The earliest use of the phrase “Jacobsthal numbers” I could find was in another paper by Horadam, “Jacobsthal and Pell Curves,” in The Fibonacci Quarterly 26 (1988), 77-83. This paper also cites the original paper by Jacobsthal. (The Jacobsthal paper is also cited in a paper by Bergum, Bennett, Horadam and Moore, “Jacobsthal Polynomials and a Conjecture Concerning Fibonacci-like Matrices,” in FQ 23 (1985), 240-248, with a nice historical note.)

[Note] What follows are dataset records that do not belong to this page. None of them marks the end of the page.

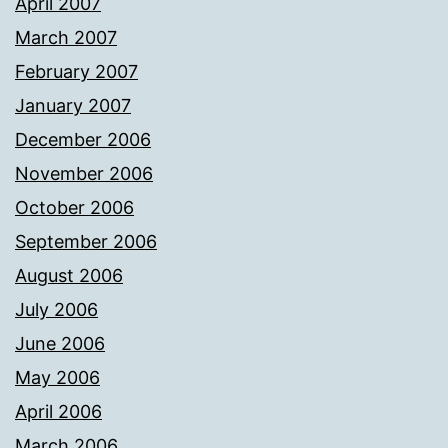
April 2007
March 2007
February 2007
January 2007
December 2006
November 2006
October 2006
September 2006
August 2006
July 2006
June 2006
May 2006
April 2006
March 2006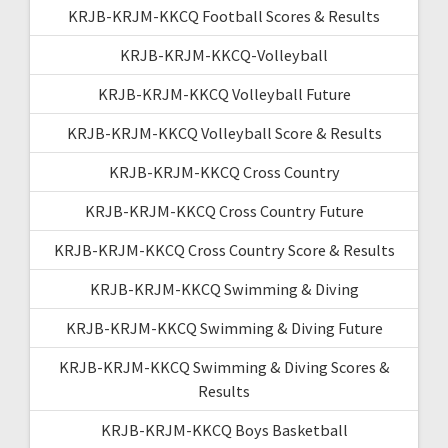
KRJB-KRJM-KKCQ Football Scores & Results
KRJB-KRJM-KKCQ-Volleyball
KRJB-KRJM-KKCQ Volleyball Future
KRJB-KRJM-KKCQ Volleyball Score & Results
KRJB-KRJM-KKCQ Cross Country
KRJB-KRJM-KKCQ Cross Country Future
KRJB-KRJM-KKCQ Cross Country Score & Results
KRJB-KRJM-KKCQ Swimming & Diving
KRJB-KRJM-KKCQ Swimming & Diving Future
KRJB-KRJM-KKCQ Swimming & Diving Scores &
Results
KRJB-KRJM-KKCQ Boys Basketball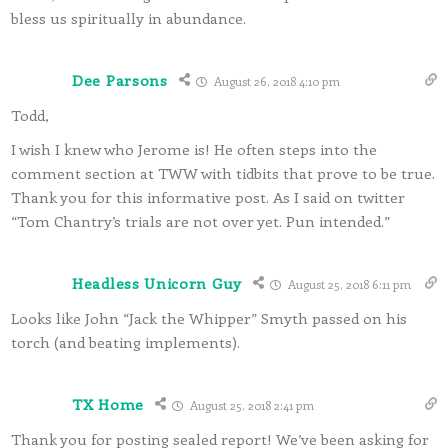
bless us spiritually in abundance.
Dee Parsons
August 26, 2018 4:10 pm
Todd,
I wish I knew who Jerome is! He often steps into the
comment section at TWW with tidbits that prove to be true.
Thank you for this informative post. As I said on twitter
“Tom Chantry’s trials are not over yet. Pun intended.”
Headless Unicorn Guy
August 25, 2018 6:11 pm
Looks like John “Jack the Whipper” Smyth passed on his
torch (and beating implements).
TX Home
August 25, 2018 2:41 pm
Thank you for posting sealed report! We’ve been asking for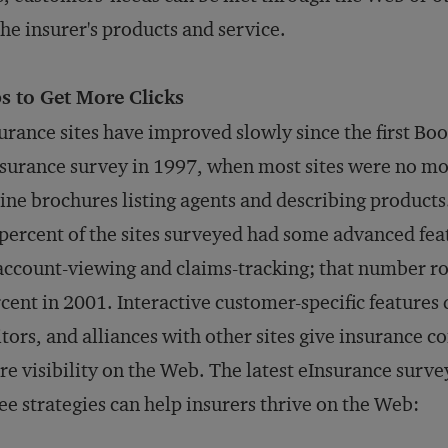
the insurer's products and service.
s to Get More Clicks
urance sites have improved slowly since the first Bo
surance survey in 1997, when most sites were no mo
ine brochures listing agents and describing products
percent of the sites surveyed had some advanced fea
account-viewing and claims-tracking; that number ro
cent in 2001. Interactive customer-specific features
itors, and alliances with other sites give insurance 
e visibility on the Web. The latest eInsurance surve
ee strategies can help insurers thrive on the Web: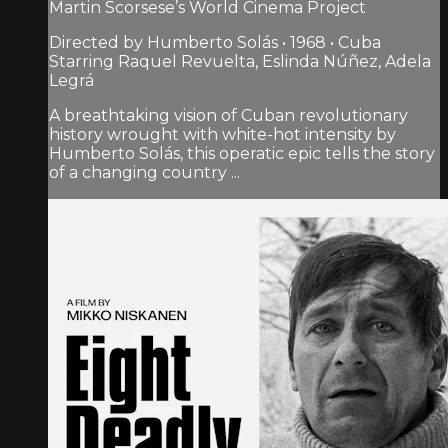
Martin Scorsese’s World Cinema Project
Directed by Humberto Solás • 1968 • Cuba
Starring Raquel Revuelta, Eslinda Núñez, Adela
Legrá
A breathtaking vision of Cuban revolutionary
history wrought with white-hot intensity by
Humberto Solás, this operatic epic tells the story
of a changing country ...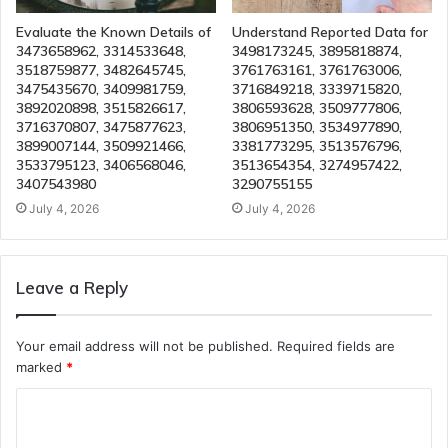
Evaluate the Known Details of
Understand Reported Data for
3473658962, 3314533648,
3498173245, 3895818874,
3518759877, 3482645745,
3761763161, 3761763006,
3475435670, 3409981759,
3716849218, 3339715820,
3892020898, 3515826617,
3806593628, 3509777806,
3716370807, 3475877623,
3806951350, 3534977890,
3899007144, 3509921466,
3381773295, 3513576796,
3533795123, 3406568046,
3513654354, 3274957422,
3407543980
3290755155
July 4, 2026
July 4, 2026
Leave a Reply
Your email address will not be published.
Required fields are
marked
*
C
o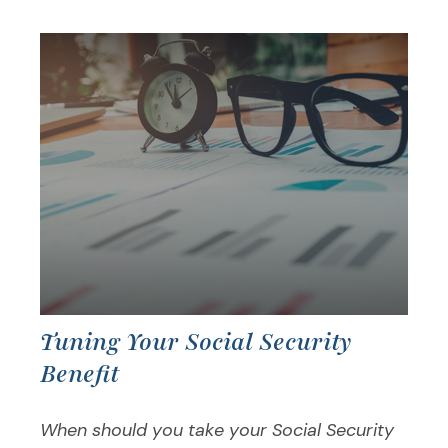
Tuning Your Social Security
Benefit
When should you take your Social Security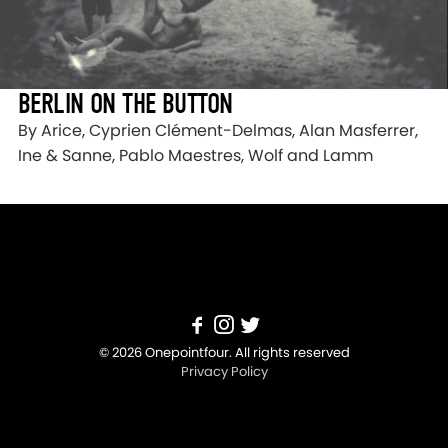
BERLIN ON THE BUTTON
By Arice, Cyprien Clément-Delmas, Alan Masferrer,
Ine & Sanne, Pablo Maestres, Wolf and Lamm
© 2026 Onepointfour. All rights reserved
Privacy Policy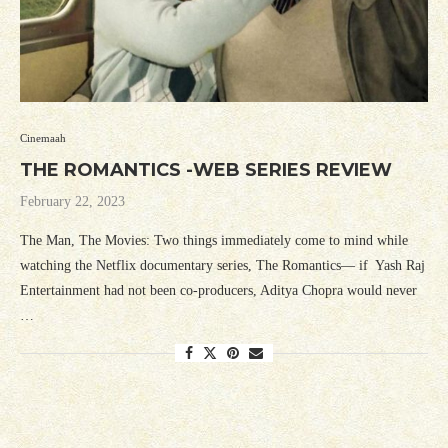
Cinemaah
THE ROMANTICS -WEB SERIES REVIEW
February 22, 2023
The Man, The Movies: Two things immediately come to mind while
watching the Netflix documentary series, The Romantics— if Yash Raj
Entertainment had not been co-producers, Aditya Chopra would never
…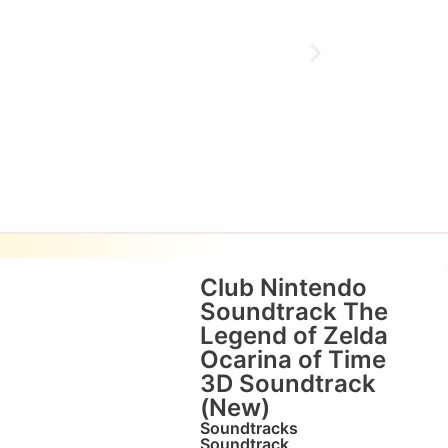
Club Nintendo
Soundtrack The
Legend of Zelda
Ocarina of Time
3D Soundtrack
(New)
Soundtracks
Soundtrack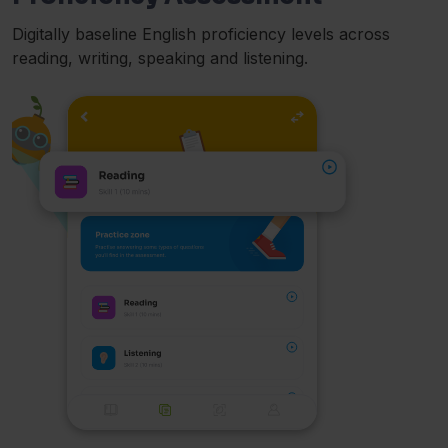
Digitally baseline English proficiency levels across
reading, writing, speaking and listening.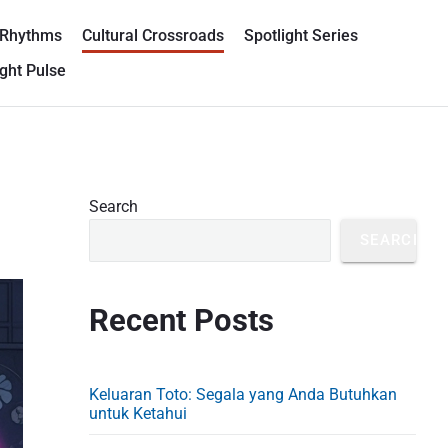
 Rhythms
Cultural Crossroads
Spotlight Series
ght Pulse
P
Search
r
SEARCH
i
m
Recent Posts
a
r
y
Keluaran Toto: Segala yang Anda Butuhkan
S
untuk Ketahui
i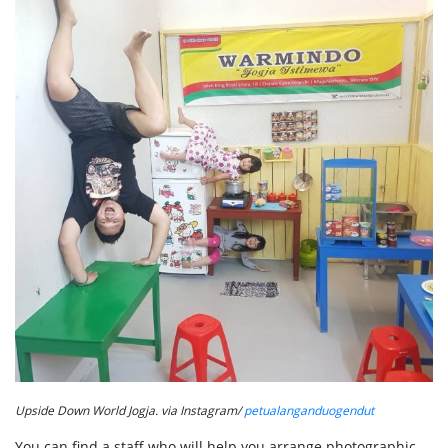
Upside Down World Jogja. via Instagram/
petualanganduogendut
You can find a staff who will help you arrange photographic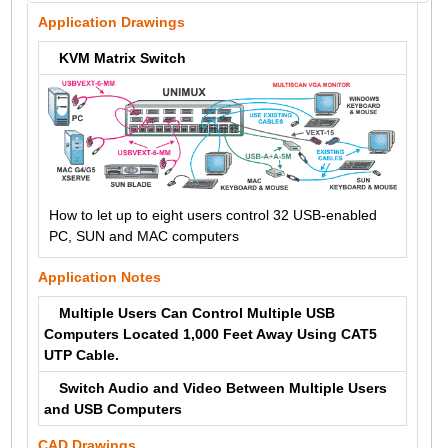
Application Drawings
KVM Matrix Switch
How to let up to eight users control 32 USB-enabled
PC, SUN and MAC computers
Application Notes
Multiple Users Can Control Multiple USB
Computers Located 1,000 Feet Away Using CAT5
UTP Cable.
Switch Audio and Video Between Multiple Users
and USB Computers
CAD Drawings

Prior to the Horadam paper, there are numerous appearances of the phrase “Jacobsthal polynomials” (the earliest I could find is by Hoggatt and Bicknell, in “Convolution Triangles,” FQ 10 (1972), 599-608), but none of the papers I’ve looked at is clearly the Ur-spring for the terminology. The sequence 1,3,5,11,21,… even shows up in some of these papers, but is not singled out or named. Curiously, the sequence is explicitly studied, but not named (nor Jacobsthal even mentioned), in another FQ (1972) paper by Hoggatt and two other co-authors, one issue earlier than the Hoggatt/Bicknell paper. The first appearance of the sequence in connection with Jacobsthal polynomials is in an FQ (1978) paper by Hoggatt and Bicknell (by then Bicknell-Johnson), where it’s part of an array of numbers.

Unfortunately FQ is not part of JSTOR (although it does have its own online index), so it’s hard to be sure I haven’t missed something. (JSTOR has nothing to offer under either “Jacobsthal number” or “Jacobsthal polynomial.” MathSciNet returns nothing earlier than 1978.) I’m afraid this is the best I can do for now.